Naturally, this sounds like a perfect fit to use with Vagrant, so if you’re interested—as I am/was—in running Cumulus VX with Vagrant using a VMware desktop hypervisor, then the process described below should get you all fixed up.

First, you’ll want to get a hold of the VMware version of Cumulus VX. Navigate over to the Cumulus VX download page (a free registration is required), and download the VMware version. This will download an OVA file. Don’t download the Vagrant box; this is formatted for VirtualBox and won’t work (at least, it didn’t work for me).

OVA files are just TAR files, so after it has finished downloaded unpack the OVA file into separate files (the filename might be slightly different for you):

tar xvzf CumulusVX-2.5.6-4048c0a8213324c0-vmware.ova

You’ll end up with a VMware virtual disk (VMDK) file and an OVF manifest.

Next, using your VMware desktop hypervisor, import the OVF file. I tested this with VMware Fusion, but it should work very similarly with Workstation. This will create a “native” VMware VM.

Once the VM is imported, boot the VM. The Cumulus VX user guide provides the default username and password; after it has booted up, go ahead and log into the VM. You’ll also want to make sure the VM has connectivity to the Internet.

Now it’s time to configure the Cumulus VX instance to support Vagrant.
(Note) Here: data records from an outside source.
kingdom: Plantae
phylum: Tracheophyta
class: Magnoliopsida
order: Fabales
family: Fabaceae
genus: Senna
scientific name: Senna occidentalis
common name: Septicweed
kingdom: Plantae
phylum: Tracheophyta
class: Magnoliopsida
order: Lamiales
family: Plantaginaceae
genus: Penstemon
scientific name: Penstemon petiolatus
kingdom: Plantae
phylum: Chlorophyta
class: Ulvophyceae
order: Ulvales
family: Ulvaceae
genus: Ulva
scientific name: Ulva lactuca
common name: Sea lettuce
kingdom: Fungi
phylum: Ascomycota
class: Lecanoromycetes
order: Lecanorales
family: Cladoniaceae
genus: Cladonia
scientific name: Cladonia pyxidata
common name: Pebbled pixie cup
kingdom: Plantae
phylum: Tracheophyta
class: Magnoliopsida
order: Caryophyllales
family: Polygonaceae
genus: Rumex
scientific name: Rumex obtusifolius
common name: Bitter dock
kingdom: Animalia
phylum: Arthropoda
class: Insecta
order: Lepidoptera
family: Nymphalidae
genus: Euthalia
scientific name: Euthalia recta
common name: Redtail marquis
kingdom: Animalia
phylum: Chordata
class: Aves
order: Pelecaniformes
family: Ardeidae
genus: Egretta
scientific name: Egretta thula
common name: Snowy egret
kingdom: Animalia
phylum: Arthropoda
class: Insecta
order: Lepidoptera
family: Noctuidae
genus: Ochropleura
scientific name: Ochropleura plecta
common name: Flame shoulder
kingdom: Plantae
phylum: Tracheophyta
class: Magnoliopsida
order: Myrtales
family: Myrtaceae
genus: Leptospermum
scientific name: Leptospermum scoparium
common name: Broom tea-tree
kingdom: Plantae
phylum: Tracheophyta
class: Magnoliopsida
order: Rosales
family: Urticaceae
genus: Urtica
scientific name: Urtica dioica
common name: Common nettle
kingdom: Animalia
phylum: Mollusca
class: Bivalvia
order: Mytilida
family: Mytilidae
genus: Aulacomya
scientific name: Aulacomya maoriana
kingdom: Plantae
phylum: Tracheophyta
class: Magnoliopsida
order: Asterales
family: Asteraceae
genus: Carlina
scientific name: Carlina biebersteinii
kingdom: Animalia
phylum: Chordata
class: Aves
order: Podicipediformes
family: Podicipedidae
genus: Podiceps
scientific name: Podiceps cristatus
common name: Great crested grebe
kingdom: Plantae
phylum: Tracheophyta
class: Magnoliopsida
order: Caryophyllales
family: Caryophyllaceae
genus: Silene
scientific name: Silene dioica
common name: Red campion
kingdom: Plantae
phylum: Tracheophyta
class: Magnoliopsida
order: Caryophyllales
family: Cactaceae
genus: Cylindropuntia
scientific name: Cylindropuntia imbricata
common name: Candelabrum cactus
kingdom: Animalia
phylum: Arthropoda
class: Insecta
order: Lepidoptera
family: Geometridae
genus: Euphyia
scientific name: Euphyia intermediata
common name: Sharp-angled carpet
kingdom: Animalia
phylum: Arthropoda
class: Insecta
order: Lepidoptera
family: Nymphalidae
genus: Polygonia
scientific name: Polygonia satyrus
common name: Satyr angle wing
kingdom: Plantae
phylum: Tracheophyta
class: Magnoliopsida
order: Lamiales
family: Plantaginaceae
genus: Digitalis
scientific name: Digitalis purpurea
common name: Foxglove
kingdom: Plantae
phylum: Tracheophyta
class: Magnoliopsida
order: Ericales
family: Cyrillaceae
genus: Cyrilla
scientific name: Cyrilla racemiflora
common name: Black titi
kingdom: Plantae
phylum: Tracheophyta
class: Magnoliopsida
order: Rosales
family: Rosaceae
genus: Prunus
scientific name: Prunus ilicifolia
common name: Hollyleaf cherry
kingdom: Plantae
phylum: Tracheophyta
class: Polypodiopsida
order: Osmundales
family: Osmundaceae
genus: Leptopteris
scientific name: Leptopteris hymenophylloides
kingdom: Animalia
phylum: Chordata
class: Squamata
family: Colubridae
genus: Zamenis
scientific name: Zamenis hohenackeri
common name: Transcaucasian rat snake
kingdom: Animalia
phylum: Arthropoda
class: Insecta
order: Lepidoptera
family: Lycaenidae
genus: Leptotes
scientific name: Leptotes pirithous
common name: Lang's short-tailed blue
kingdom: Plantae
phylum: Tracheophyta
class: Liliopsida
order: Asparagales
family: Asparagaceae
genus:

The first step will be to copy the Vagrant default insecure SSH key into the Cumulus VX VM. Cumulus VX has wget installed by default, so you could use this command:

wget https://raw.githubusercontent.com/mitchellh/vagrant/master/keys/vagrant.pub

Then install the Vagrant insecure SSH key you just downloaded into the VM’s authorized_keys file:

cat vagrant.pub >> ~/.ssh/authorized_keys
chmod 0600 ~/.ssh/authorized_keys

That’s it for changes to the Cumulus VX instance; you can go ahead and shut down the VM.

In the same directory where the VM’s files are located, create a file named metadata.json with these contents:

{"provider": "vmware_desktop"}

In the same directory as metadata.json and the rest of the VM’s files, create another file named Vagrantfile with these contents:

# -*- mode: ruby -*-
# vi: set ft=ruby

Vagrant.configure("2") do |config|

  # Set the SSH username
  config.ssh.username = 'cumulus'

  # Use the default Vagrant insecure key
  config.ssh.insert_key = false

  # Disable the VMware Fusion GUI
  config.vm.provider 'vmware_fusion' do |v, override|
    v.gui = false
  end # config.vm.provider
end # Vagrant.configure

Finally, remove any *.plist files from the directory with the VM’s files, and also trash any log files.

Now you’re ready to package it all up. Vagrant boxes, like OVA files, are just TAR files, so create the Vagrant box with this command:

tar cvzf cumulus-vx.box ./*

After that command completes, add the new Vagrant box so that Vagrant can start using it:

vagrant box add cumulus-vx-2.5.6 cumulus-vx.box

While you’re at the CLI, add the vagrant-cumulus plugin you’ll need as well:

vagrant plugin install vagrant-cumulus

You can now start creating Vagrant environments that include Cumulus VX instances.

One final note: it looks like the vagrant-cumulus Vagrant plugin may have a bug that prevents it from correctly setting the hostname of Cumulus VX instances, so you’ll get an error when you run vagrant up. Despite the error, everything seems to work well, so I think you’re safe to ignore the error for now. I don’t have a workaround for that yet, but when I find one I’ll update this post with more information.